Where a line contains "ring dip: (72, 147)", start there and write out that line and each one after it, word for word, through the final line of the entries; add nothing else.

MATERIAL PROVIDED —
╭──

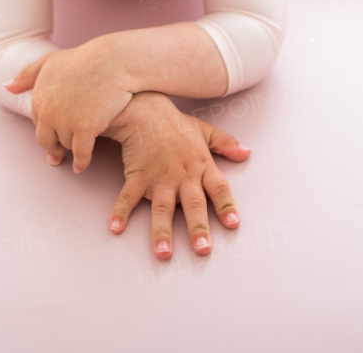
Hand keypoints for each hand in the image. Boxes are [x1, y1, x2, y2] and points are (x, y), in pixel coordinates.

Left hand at [4, 40, 134, 174]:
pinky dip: (81, 162)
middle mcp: (48, 111)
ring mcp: (66, 121)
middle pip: (46, 139)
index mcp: (39, 97)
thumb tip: (7, 87)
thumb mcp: (50, 62)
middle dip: (53, 146)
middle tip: (58, 154)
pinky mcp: (85, 128)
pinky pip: (80, 153)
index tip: (52, 135)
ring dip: (72, 147)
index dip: (47, 127)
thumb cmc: (83, 59)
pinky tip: (81, 166)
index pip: (38, 122)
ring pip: (65, 144)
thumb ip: (27, 75)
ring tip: (79, 149)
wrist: (112, 62)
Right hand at [103, 92, 249, 259]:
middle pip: (193, 204)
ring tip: (164, 253)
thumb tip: (246, 152)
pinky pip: (129, 196)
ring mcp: (159, 177)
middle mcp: (183, 175)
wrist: (144, 110)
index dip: (226, 206)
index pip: (219, 188)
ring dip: (162, 231)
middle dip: (198, 227)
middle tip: (203, 250)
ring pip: (162, 208)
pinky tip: (115, 227)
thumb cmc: (175, 124)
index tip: (233, 224)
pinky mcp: (138, 176)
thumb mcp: (204, 131)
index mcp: (201, 165)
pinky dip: (121, 211)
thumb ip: (225, 143)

╰──

SOLUTION TO THE PROBLEM —
ring dip: (72, 147)
index dip: (47, 127)
thumb cmc: (83, 59)
pinky tip: (81, 166)
index pip: (38, 122)
ring pip: (65, 144)
thumb ip: (27, 75)
ring tip: (79, 149)
wrist: (112, 62)
Right hand at [103, 92, 249, 259]:
middle pip: (193, 204)
ring tip: (164, 253)
thumb tip: (246, 152)
pinky pip: (129, 196)
ring mcp: (159, 177)
middle mcp: (183, 175)
wrist: (144, 110)
index dip: (226, 206)
index pip: (219, 188)
ring dip: (162, 231)
middle dip: (198, 227)
middle tip: (203, 250)
ring pip: (162, 208)
pinky tip: (115, 227)
thumb cmc: (175, 124)
index tip: (233, 224)
pinky mcp: (138, 176)
thumb mcp: (204, 131)
index mcp: (201, 165)
pinky dip: (121, 211)
thumb ip: (225, 143)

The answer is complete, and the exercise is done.